To check if the DxCell technology can detect active infection in animal samples, we used a mouse model. Briefly, eight (8) heterozygous female K18-hACE c57BL/6J mice [strain 2B6.Cg-Tg(K18-ACE2) 2Prlmn/J; The Jackson Laboratory] were infected intranasally using 50 μL of virus culture (5,000 PFU) per animal, following protocols approved by the Institutional Animal Care and Use Committee at SRI International (#20003), while three (3) mice were not infected (negative controls). Eight days postinfection (DPI-8), the mice were euthanized, and two oropharyngeal swab samples were collected from each animal (51). The swabs were immediately placed into collection tubes containing 500 μL of complete RPMI medium and transported to the BSL3 lab for processing. For each collected swab, the collection tube was vortexed for 10 to 15 s to release cells into the media before the swab was removed from the collection tubes. The collection tube was then centrifuged at 300 g for 5 min to collect cell pellets. The cell pellet was then resuspended into 50 μL of complete RPMI medium. In a 96-well plate, each sample (cells in 50 μL) was cocultured with 50 μL of 25,000 VHH-Ty1 DxCell in complete RPMI medium. The plate was incubated at 37°C for 24 h before Nluc activity was assessed using the Nano-Glo assay.

Viral RNA extractions and RT-qPCR analysis.
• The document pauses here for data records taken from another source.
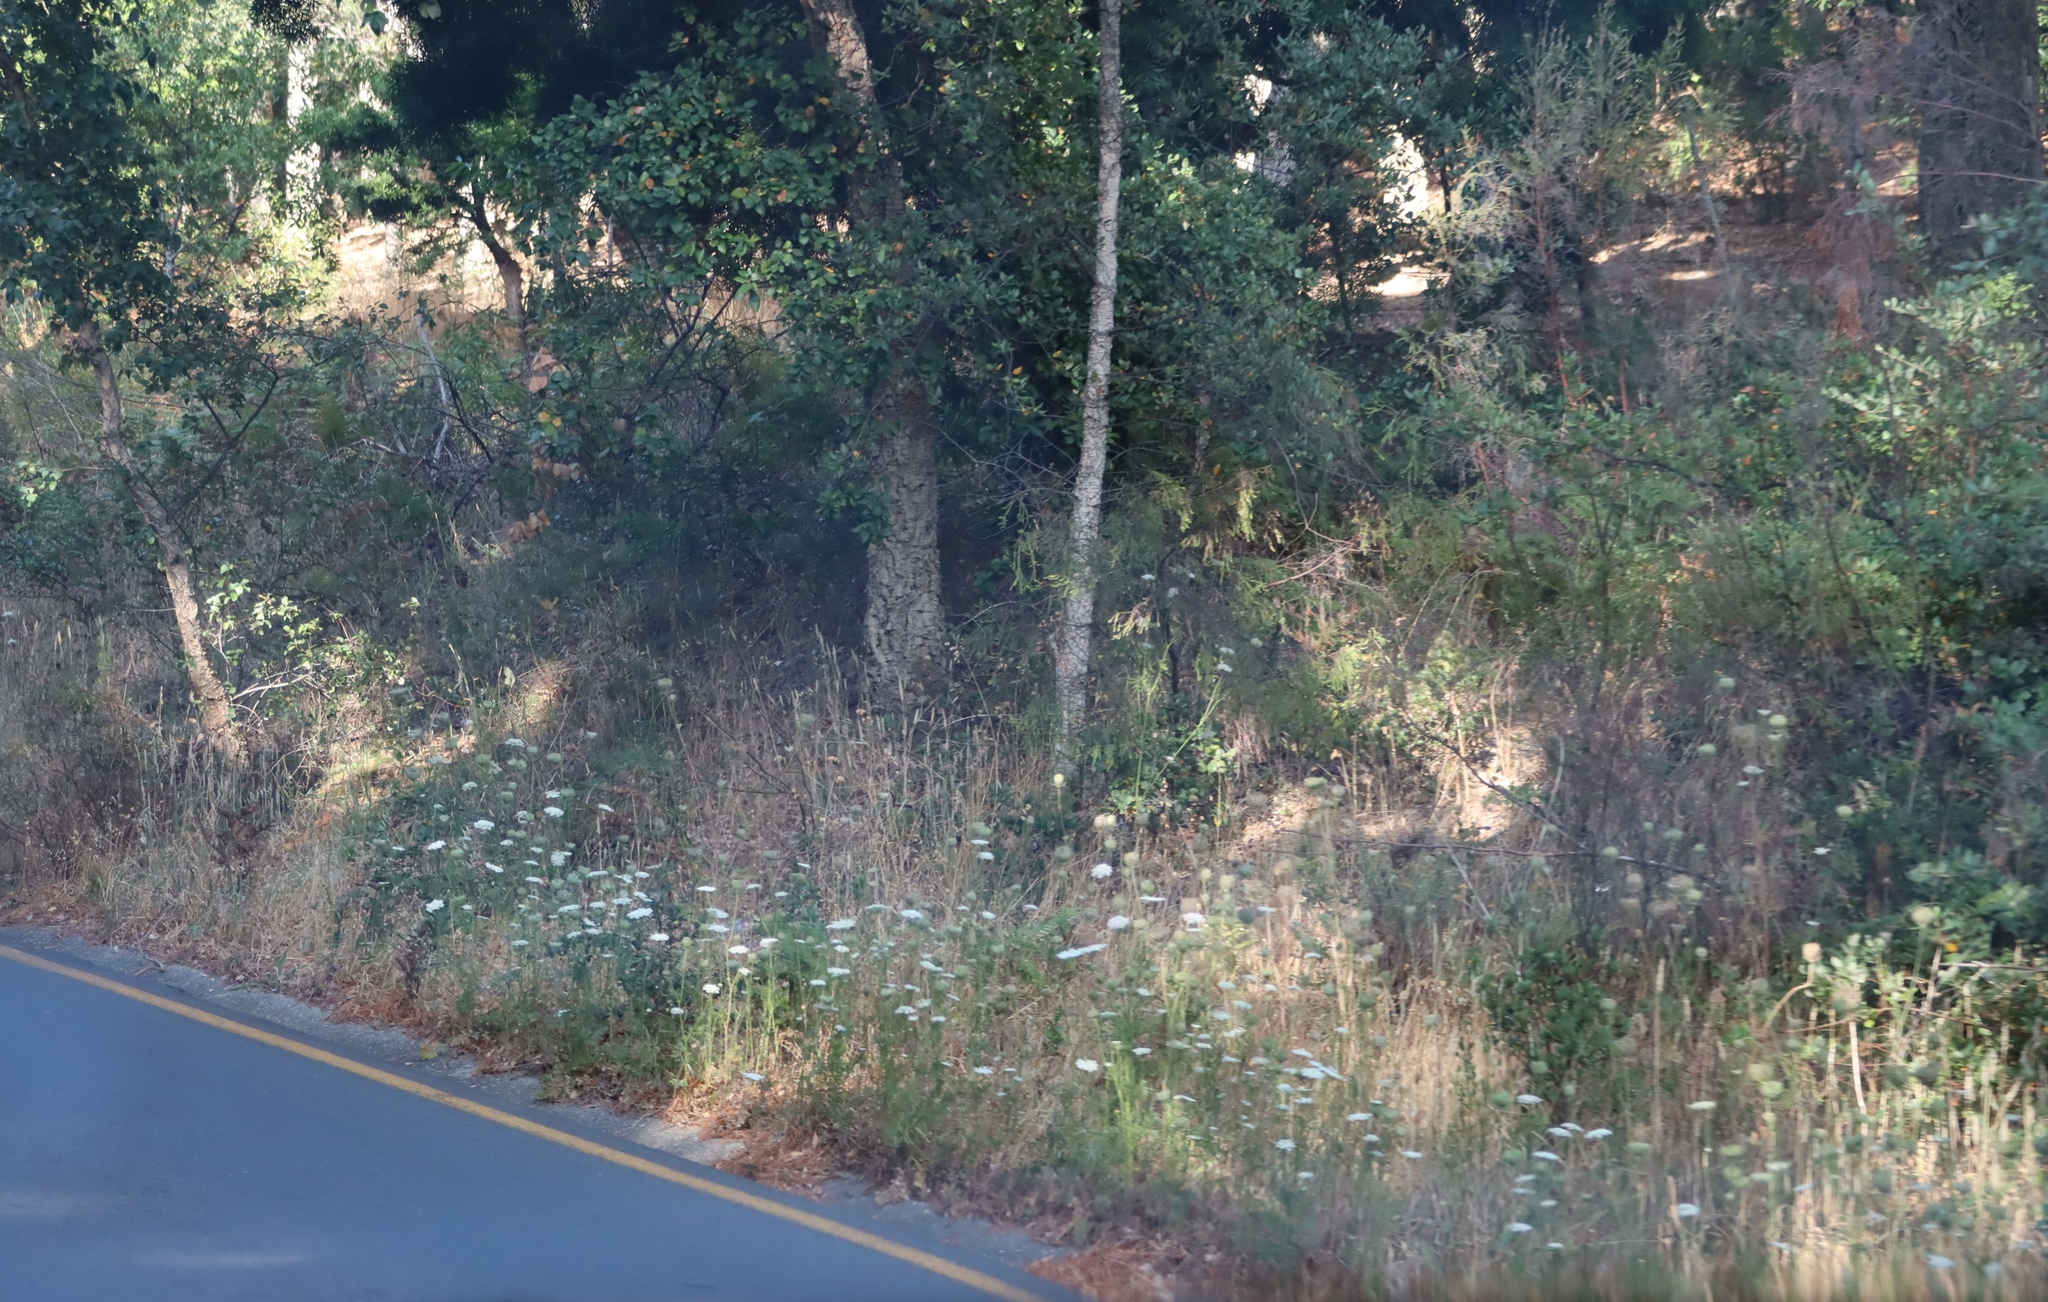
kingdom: Plantae
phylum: Tracheophyta
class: Magnoliopsida
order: Apiales
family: Apiaceae
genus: Daucus
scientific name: Daucus carota
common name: Wild carrot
Total RNA was extracted from mouse lung tissue homogenates using the Direct-zol RNA miniprep kit, and reverse transcription was performed using SuperScript III RT, following the manufacturer’s instructions. RT-qPCRs were performed using TaqMan Universal PCR Master Mix, in which samples were processed using the following cycling protocol in the ViiA 7 thermocycler (Applied Biosystems): 50°C for 2 min and 95°C for 10 min, followed by 40 cycles at 95°C for 15 s and 60°C for 1 min. The primer sequences used for RT-qPCR targeted the nucleocapsid (NC) gene of SARS-CoV-2 and are as follows: forward, 5′-GTTTGGTGGACCCTCAGATT-3′; reverse, 5′-GGTGAACCAAGACGCAGTAT-3′; and probe, 5′-/56-FAM/TAACCAGAA/ZEN/TGGAGAACGCAGTGGG/3IABkFQ/-3′. Assay validation was performed using SARS-CoV-2 virus genome to create a standard curve, and the detection limit was determined to be from 5 × 106 to 0.5 viral RNA copies/mL. Results were expressed as log10(viral RNA copies/mL).

Statistical analysis.

GraphPad Prism 9.2.0 (GraphPad Software, Inc.) was used to conduct all statistical analyses. The experimental design and logistical models used for each panel in the figures is described further in the supplemental material.

Data availability.

All data used to draw conclusions of our work are present in this manuscript and in the supplemental material.